To really break this down, and fast, let's pretend that we are now in the Land Of "Ops", and we are managing a large production infrastructure.
Each business is unique in that it prioritizes the below list of requirements in a unique way. For a financial tool, security may be paramount, but for a site that does not record any personal information – it might not. As a result, depending on the business we always have to juggle requirements and expectation across several orthogonal axis (and by othogonal I mean that they are mostly independent of each other – one cary vary drastically while the other is fixed, etc.)
From my experience, the top requirements that Engineering as a discipline at any organization must satisfy, is a combination of the following (in no particular order):
- Ability to easily change, deploy, and understand the software.
- The cost (and risk) of breaking production with a deployed bug.
- The cost (and risk) of an unplanned downtime, and cost of being down per minute.

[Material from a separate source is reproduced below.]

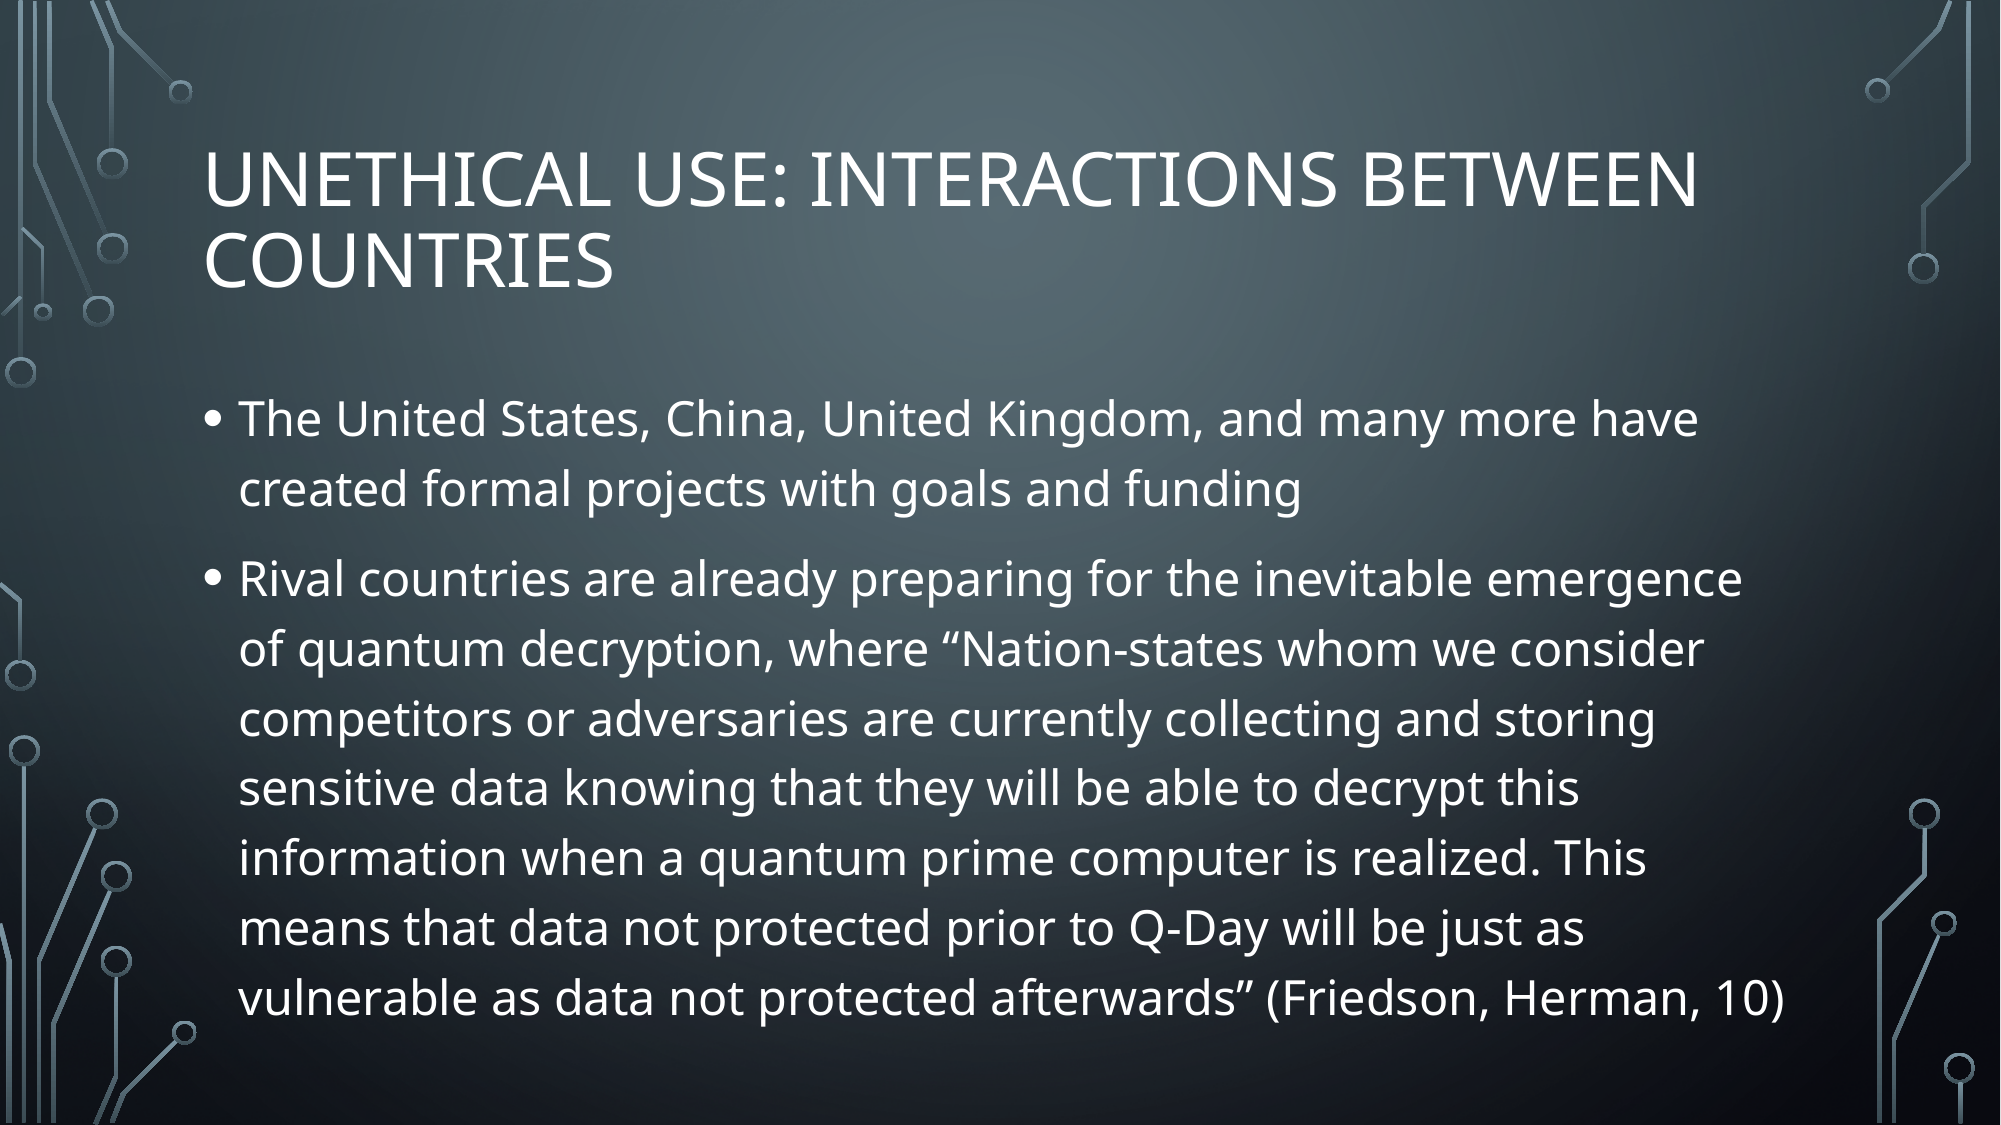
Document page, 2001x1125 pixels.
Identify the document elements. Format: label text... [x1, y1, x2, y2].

- Ability for the system to automatically scale up and down with the incoming traffic.
- Predictability of the operational cost, for example $x per month, per 1K MAU.

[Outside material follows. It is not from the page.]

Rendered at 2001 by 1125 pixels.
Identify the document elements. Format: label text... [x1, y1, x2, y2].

- Security posture, risk factor, probability of a compromise. After-affects of a break-in.
Often these go at odds with each other: for example, increasing security posture means slowing down development, and increasing operational cost. And so on.
I really like to distill things down as much as possible, so when I do that with the list above, here is what I get:
Today's enterprise software development requires a carefully measured balance of effort, spent on the abilities to grow, change and scale software and the service on one hand, and risks of a tumble, crash or a data leak on the other.
So with that, let's move along to see what Docker gets us, but before – I want to better understand the concept and the history of virtualization.
Virtualization is a concept that should be relatively easy to understand. For many years now it has been possible to run one operating system inside another.
With Mac OS-X growing popularity around early 2000s, this concept reached the "consumer". It was no longer a question of large enterprises, but developers, designers, and gamers. People wanted to run OS-X application side by side with Windows. And in the case a Mac, that was not even possible until Apple switched to the Intel processor family.
2005 – Parallels
Most popular, and probably the very first one was Parallels, Inc.. It allowed Mac OS-X users to run Windows, next to their Mac Apps, and without having to reboot their computer.
Parallels created a software that emulated the hardware – a layer that pretends to be a collection of a familiar BIOS, motherboard, RAM, CPU, and peripherals, USB, SATA disks, etc. I write software for living, and to me it feels like a pretty difficult task to accomplish, and Parallels definitely were the first to market, releasing their first version in 2005.
While Parallels did technically work, for many resource-intensive application running inside Parallels was simply not realistic. It was just too damn slow. Consumers quickly discovered that running games inside Parallels was pretty much a moot point.
2006 - BootCamp
Steve Jobs must have liked what Parallels did, and decided to do it better, as he typically does. Well, maybe not better, but differently. BootCamp allowed Mac users to run Windows at near native speed of their Mac, but the catch was that only one or the other was possible. You could run other operating systems too, just like with Parallels.